> Seçilen metin:
——————————
Allah Her Şeye Şahit

Allah Her Şeye Şahit

Rabbimiz mutlak olandır. Zamandan ve mekândan münezzehtir. Geçmiş de gelecek de O'nun Katında birdir. Kâinatı yarattığı andan, yok edeceği son ana kadar her şeye şahit olandır.
 
Allah’ın şahitliği, diğer tüm şahitliklerden öndedir. Kaldı ki hiçbir ‘şey’in, O'nun şahitliğinden başka şahitliğe ihtiyacı yoktur.
 
Hiçbir şey O'ndan gizli kalmaz. Ra'd Suresi'nde haber verildiği gibi,  "Sözü saklı tutan da, onu açığa vuran da, geceleyin gizlenen de ve gündüzün ortaklıkta gezen de", O'nun Katında bilme bakımından birdir. Gündüzün aydınlığında ya da gecenin karanlığında; işlenen bütün suçlara Allah şahittir. Hiç kimse şahit olmasa da Allah şahittir.
 
Kur'an, “göklerde ve yerde olanların tümünü gerçekten bilmekte olduğunu görmüyor musun?" diye sorar. Ve kendi aralarında gizli toplantılar düzenleyenlere de Allah'ın şahit olduğunu haber verir; "Fısıldaşmakta olan üç kişiden dördüncüleri mutlaka O'dur; beşin altıncısı da mutlaka O'dur. Bundan az veya çok olsun, her nerede olsalar mutlaka O, kendileriyle beraberdir. Sonra yaptıklarını kıyamet günü kendilerine haber verecektir. Şüphesiz Allah, herşeyi bilendir. (Mücadele Suresi, 7)
 
Allah her an, kalplerimizde sakladığımız niyete, aklımızdan geçen her düşünceye şahittir. Doğduğumuz andan itibaren, son nefesimize kadar yaşadığımız her olaya şahit olan Allah, ahirette tüm yapıp ettiklerimizin karşılığını vereceğini şöyle bildirir; " Allah, hepsini dirilteceği gün, onlara neler yaptıklarını haber verecektir. Allah, onları (yaptıklarıyla bir bir) saymıştır; onlar ise onu unutmuşlardır. Allah, her şeye şahid olandır." (Mücadele Suresi, 6)
——————————
> Sunulan malzeme:
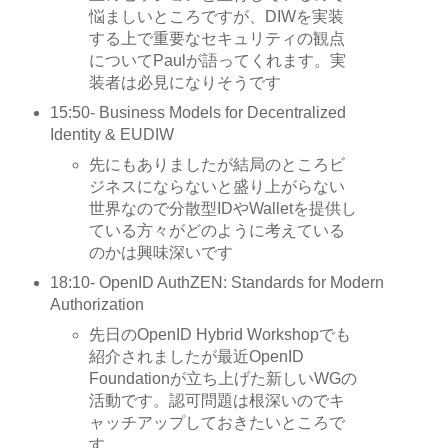
悩ましいところですが、DIWを実装
する上で重要なセキュリティの観点
についてPaulが語ってくれます。実
装者は必見になりそうです
15:50- Business Models for Decentralized
Identity & EUDIW
先にもありましたが結局のところビ
ジネスにならないと盛り上がらない
世界なので分散型IDやWalletを提供し
ている方々がどのように考えている
のかは興味深いです
18:10- OpenID AuthZEN: Standards for Modern
Authorization
先日のOpenID Hybrid Workshopでも
紹介されましたが最近OpenID
Foundationが立ち上げた新しいWGの
活動です。認可問題は根深いのでキ
ャッチアップしておきたいところで
す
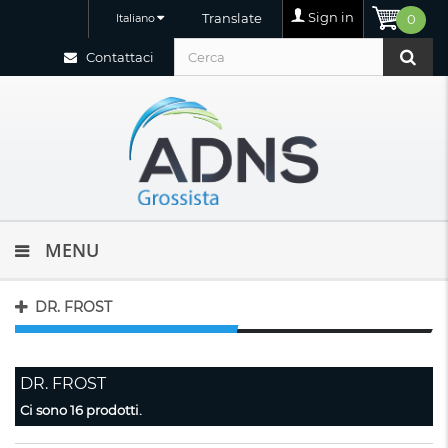
Sign in
Translate
Italiano
0
Contattaci
MENU
DR. FROST
DR. FROST
Ci sono 16 prodotti.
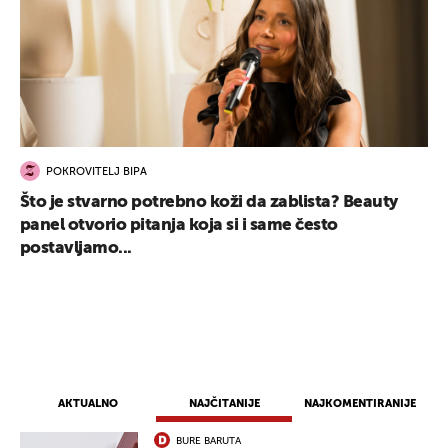
POKROVITELJ BIPA
Što je stvarno potrebno koži da zablista? Beauty
panel otvorio pitanja koja si i same često
postavljamo...
AKTUALNO
NAJČITANIJE
NAJKOMENTIRANIJE
BURE BARUTA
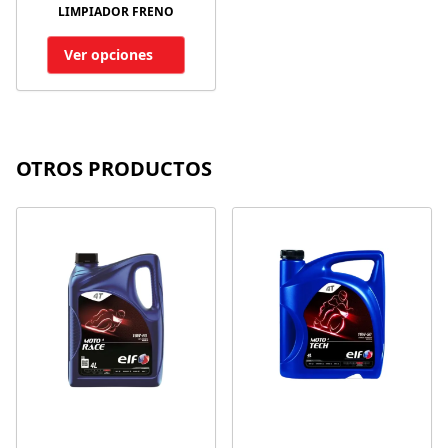
LIMPIADOR FRENO
Ver opciones
OTROS PRODUCTOS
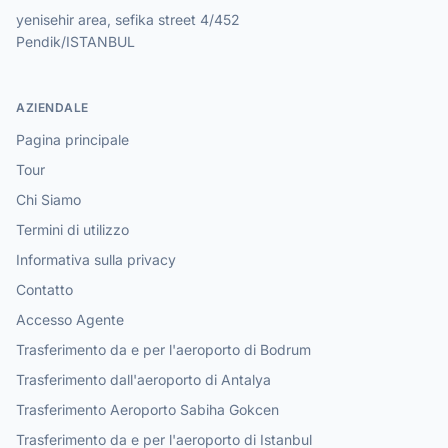
yenisehir area, sefika street 4/452
Pendik/ISTANBUL
AZIENDALE
Pagina principale
Tour
Chi Siamo
Termini di utilizzo
Informativa sulla privacy
Contatto
Accesso Agente
Trasferimento da e per l'aeroporto di Bodrum
Trasferimento dall'aeroporto di Antalya
Trasferimento Aeroporto Sabiha Gokcen
Trasferimento da e per l'aeroporto di Istanbul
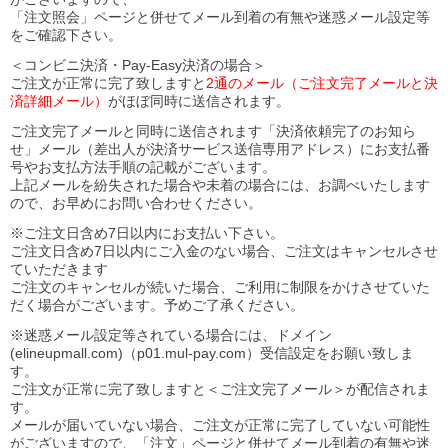
「注文照会」ページと併せてメール到着の有無や迷惑メール設定等
をご確認下さい。
＜コンビニ決済・Pay-Easy決済の場合＞
ご注文が正常に完了致しますと
2通のメール（ご注文完了メールと決
済詳細メール）
がほぼ同時に送信されます。
ご注文完了メールと同時に送信されます「決済依頼完了のお知ら
せ」メール（差出人が決済サービス送信専用アドレス）にお支払番
号やお支払方法手順の記載がございます。
上記メールを紛失された場合や未着の場合には、お調べいたします
ので、お早めにお問い合わせください。
※ご注文日含め7日以内にお支払い下さい。
ご注文日含め7日以内にご入金のない場合、ご注文はキャンセルさせ
ていただきます
ご注文のキャンセルが続いた場合、ご利用に制限をかけさせていた
だく場合がございます。予めご了承ください。
※迷惑メール設定等されている場合には、ドメイン
(elineupmall.com)（p01.mul-pay.com）受信設定をお願い致しま
す。
ご注文が正常に完了致しますと＜ご注文完了メール＞が配信されま
す。
メールが届いていない場合、ご注文が正常に完了していない可能性
がございますので、「注文」ページと併せてメール到着の有無や迷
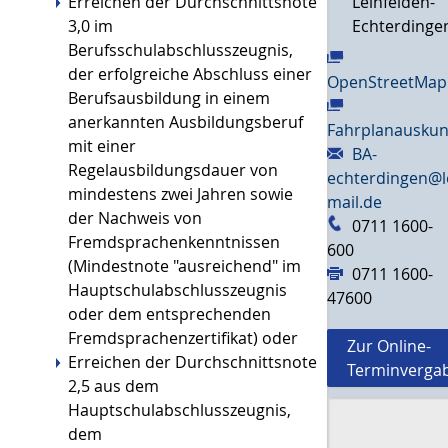
Erreichen der Durchschnittsnote
Leinfelden-
3,0 im
Echterdinge
Berufsschulabschlusszeugnis,
der erfolgreiche Abschluss einer
OpenStreetMap
Berufsausbildung in einem
anerkannten Ausbildungsberuf
Fahrplanauskun
mit einer
BA-
Regelausbildungsdauer von
echterdingen@l
mindestens zwei Jahren sowie
mail.de
der Nachweis von
0711 1600-
Fremdsprachenkenntnissen
600
(Mindestnote "ausreichend" im
0711 1600-
Hauptschulabschlusszeugnis
47600
oder dem entsprechenden
Fremdsprachenzertifikat) oder
Zur Online-
Erreichen der Durchschnittsnote
Terminverga
2,5 aus dem
Hauptschulabschlusszeugnis,
dem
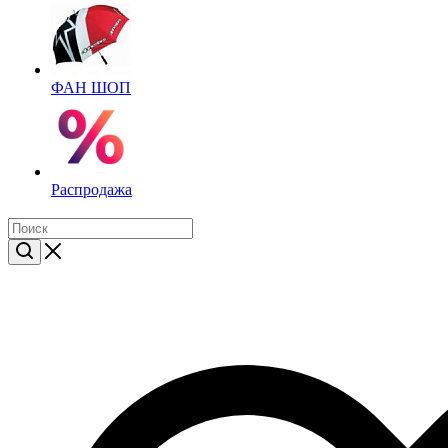
ФАН ШОП
Распродажа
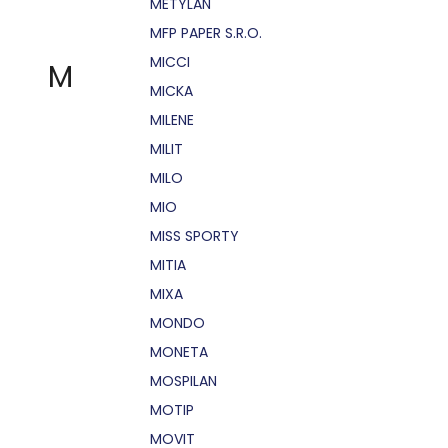
METYLAN
MFP PAPER S.R.O.
MICCI
M
MICKA
MILENE
MILIT
MILO
MIO
MISS SPORTY
MITIA
MIXA
MONDO
MONETA
MOSPILAN
MOTIP
MOVIT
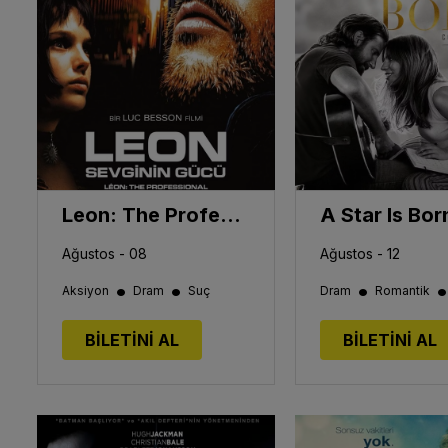
Leon: The Professional / Leon: Sevginin Gücü
Ağustos - 08
Ağustos - 12
•
•
•
Aksiyon
Dram
Suç
Dram
Romantik
BİLETİNİ AL
BİLETİNİ AL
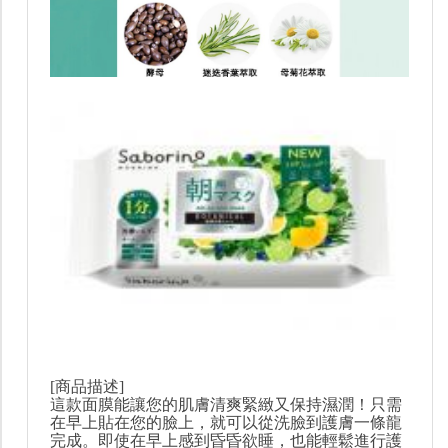
[商品描述]
這款面膜能讓您的肌膚清爽緊緻又保持濕潤！只需
在早上貼在您的臉上，就可以從洗臉到護膚一條龍
完成。即使在早上感到昏昏欲睡，也能輕鬆進行護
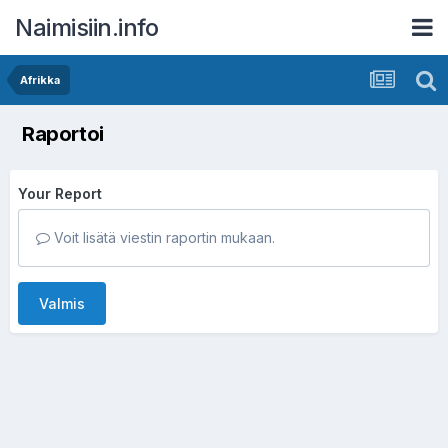
Naimisiin.info
Afrikka
Raportoi
Your Report
Voit lisätä viestin raportin mukaan.
Valmis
——————————
> İstenen:
Allah'ın her şeye şahit oluşunu anlatan metni, son cümlesinden sonra kaldığı yerden sürdürün. Kayıtların bu işte hiçbir rolü yoktur.

> Görev yanıtı:
Allah, bilgisi dışında hiçbir düşünce ya da hiçbir iş olmadığını, "Senin içinde olduğun herhangi bir durum, onun hakkında Kur'an'dan okuduğun herhangi bir şey ve sizin işlediğiniz herhangi bir iş yoktur ki, ona (iyice) daldığınızda, Biz sizin üzerinizde şahidler durmuş olmayalım. Yerde ve gökte zerre ağırlığınca hiçbir şey Rabbinden uzakta (saklı) kalmaz. Bunun daha küçüğü de, daha büyüğü de yoktur ki, apaçık bir kitapta (kayıtlı) olmasın." (Yunus Suresi, 61) ayeti ile haber verir.
 
İnsanın yaratılış amacı Allah’a ve ahirete iman etmek, Kur'an’da emredilen güzel ahlâka sahip olmak, Allah’ın hoşnutluğunu kazanmak için çaba göstermektir. Gerçek hayatın, ‘içinde temelli kalınacak ahiret yurdu olduğunun bilincindeki müminler, "hiçbir kuşkuya kapılmadan Allah yolunda mallarıyla ve canlarıyla mücadele ederler. Allah’a gerçek anlamda iman eden insan, Allah'ın varlığına, birliğine, gücüne, adaletine, yaratmasına şahit olacaktır.
 
İnsanlık tarihi boyunca iman ile küfür arasında süren mücadele Allah'ın "devrettirip durduğu" sünnetidir. Sebebi de,  "Allah'ın iman edenleri belirtip-ayırması ve sizden şahidler (veya şehidler) edinmesi içindir..." (Ali İmran Suresi, 140)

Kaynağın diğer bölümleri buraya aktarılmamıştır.